Sometimes, the microphone’s right there…but you think it’s just a sound check, so nobody’s recording. Well…. think again: Maybe it’s just a minor issue of appearing grumpy or flustered, as President Clinton did before a 1993 Oval Office speech to the nation. Sometimes it’s an unfortunate joke, like President Reagan’s famous apocalyptic sound check for a weekly radio address

Or maybe it’s the telling detail the changes everything. In 1960, those who listened to Richard Nixon and John F. Kennedy’s first presidential debate on the radio thought Nixon won. Those who saw it on TV thought Kennedy did. Kennedy ultimately won the race, partly because Nixon never shook the impression of looking haggard during that first TV debate, with political analysts even noting how he forgot to shave. How could they make out that 5-o”clock shadow from such grainy TV footage of yesteryear? Because they watching the sound check, when Nixon flagged it himself!

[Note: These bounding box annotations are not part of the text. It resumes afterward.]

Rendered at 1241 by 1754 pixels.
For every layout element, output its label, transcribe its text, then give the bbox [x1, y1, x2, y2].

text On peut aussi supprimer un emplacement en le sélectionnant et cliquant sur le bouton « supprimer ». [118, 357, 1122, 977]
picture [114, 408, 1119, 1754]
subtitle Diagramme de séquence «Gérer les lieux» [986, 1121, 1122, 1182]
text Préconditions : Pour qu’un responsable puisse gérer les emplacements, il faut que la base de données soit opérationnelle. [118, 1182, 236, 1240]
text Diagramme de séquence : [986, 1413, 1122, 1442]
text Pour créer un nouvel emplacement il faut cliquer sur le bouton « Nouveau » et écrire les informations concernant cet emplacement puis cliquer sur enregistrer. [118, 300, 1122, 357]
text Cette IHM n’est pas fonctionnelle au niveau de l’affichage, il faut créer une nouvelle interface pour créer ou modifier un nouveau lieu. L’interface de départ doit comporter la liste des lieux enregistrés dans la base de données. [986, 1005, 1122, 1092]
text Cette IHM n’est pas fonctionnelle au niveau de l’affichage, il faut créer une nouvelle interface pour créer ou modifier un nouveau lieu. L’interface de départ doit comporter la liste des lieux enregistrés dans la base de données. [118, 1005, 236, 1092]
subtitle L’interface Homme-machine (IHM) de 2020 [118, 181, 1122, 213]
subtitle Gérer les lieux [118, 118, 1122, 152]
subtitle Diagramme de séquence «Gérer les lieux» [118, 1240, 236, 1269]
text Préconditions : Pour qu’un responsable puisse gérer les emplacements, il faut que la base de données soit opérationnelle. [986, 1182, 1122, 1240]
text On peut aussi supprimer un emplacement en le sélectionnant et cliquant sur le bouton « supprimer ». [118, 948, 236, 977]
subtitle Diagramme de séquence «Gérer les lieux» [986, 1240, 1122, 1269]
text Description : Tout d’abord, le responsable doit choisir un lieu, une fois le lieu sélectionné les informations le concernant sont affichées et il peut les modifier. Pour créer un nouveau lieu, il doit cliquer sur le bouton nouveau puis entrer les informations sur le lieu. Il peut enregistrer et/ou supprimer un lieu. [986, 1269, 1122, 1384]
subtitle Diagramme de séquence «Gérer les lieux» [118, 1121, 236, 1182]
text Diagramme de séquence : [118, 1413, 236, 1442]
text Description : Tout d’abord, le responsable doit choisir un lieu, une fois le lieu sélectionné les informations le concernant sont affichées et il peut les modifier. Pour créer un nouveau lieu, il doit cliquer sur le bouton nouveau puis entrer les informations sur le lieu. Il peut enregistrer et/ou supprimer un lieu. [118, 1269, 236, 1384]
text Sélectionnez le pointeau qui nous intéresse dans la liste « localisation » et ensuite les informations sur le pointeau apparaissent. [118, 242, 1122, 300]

Fast forward to today, and there’s a whole new set of problems thanks to wireless technology. During his losing 2010 campaign. British Prime Minister Gordon Brown’s wireless microphone stayed on long after he closed his car door and started telling aides what he really thought of a voter he’d just met.

These are all political examples — partly because politicians tend to have a lot of microphones around. But the lesson is clear for any communicator. If you’re anywhere in public, or anywhere near a microphone… you’re ALWAYS on the record (even if you think you’re not)!